Collared mule deer can help Utah better manage its deer population for years to come.
Recently the Utah Division of Wildlife Resources has collared mule deer to better assist them understand mule deer migration and survival rates.
Their most recent study focused on the Cache unit in northern Utah. Wildlife officials estimate the mule deer population at around 17,000, 8,000 less than their goal of 25,000 for the unit.
Wildlife officials hope the GPS-collared mule deer will help better assess winter survival rates. By understanding winter mortality rates officials hope to adjust harvest levels the following year in accordance with the estimated deer population.
To collar the animals, officials used a helicopter to swoop in on a herd while a net gunner nets the deer. With the deer netted, a “mugger” exits the chopper and takes down the deer to be blindfolded and hobbled. Once subdued the deer are attached beneath the helicopter and taken to a base camp to be collared.

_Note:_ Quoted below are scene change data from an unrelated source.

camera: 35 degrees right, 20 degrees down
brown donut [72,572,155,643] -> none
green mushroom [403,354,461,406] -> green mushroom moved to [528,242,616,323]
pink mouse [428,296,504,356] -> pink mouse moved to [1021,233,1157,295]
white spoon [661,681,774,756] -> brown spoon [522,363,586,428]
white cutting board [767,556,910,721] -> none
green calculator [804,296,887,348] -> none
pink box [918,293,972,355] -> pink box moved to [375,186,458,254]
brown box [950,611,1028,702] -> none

In addition to using the opportunity to collar the deer, biologists can administer a litany of tests as well.
Testing looks for diseases such as chronic wasting disease, as well as body condition, and lactation.
“For this year, if they’re coming in in poor condition there’s not much we can do. They have what they have and depending on the winter they use their fat reserves and hopefully it’s enough to get them through,” said one wildlife official.
With populations around the country concerning officials, collared mule deer can help wildlife biologists better manage and conserve this precious resource.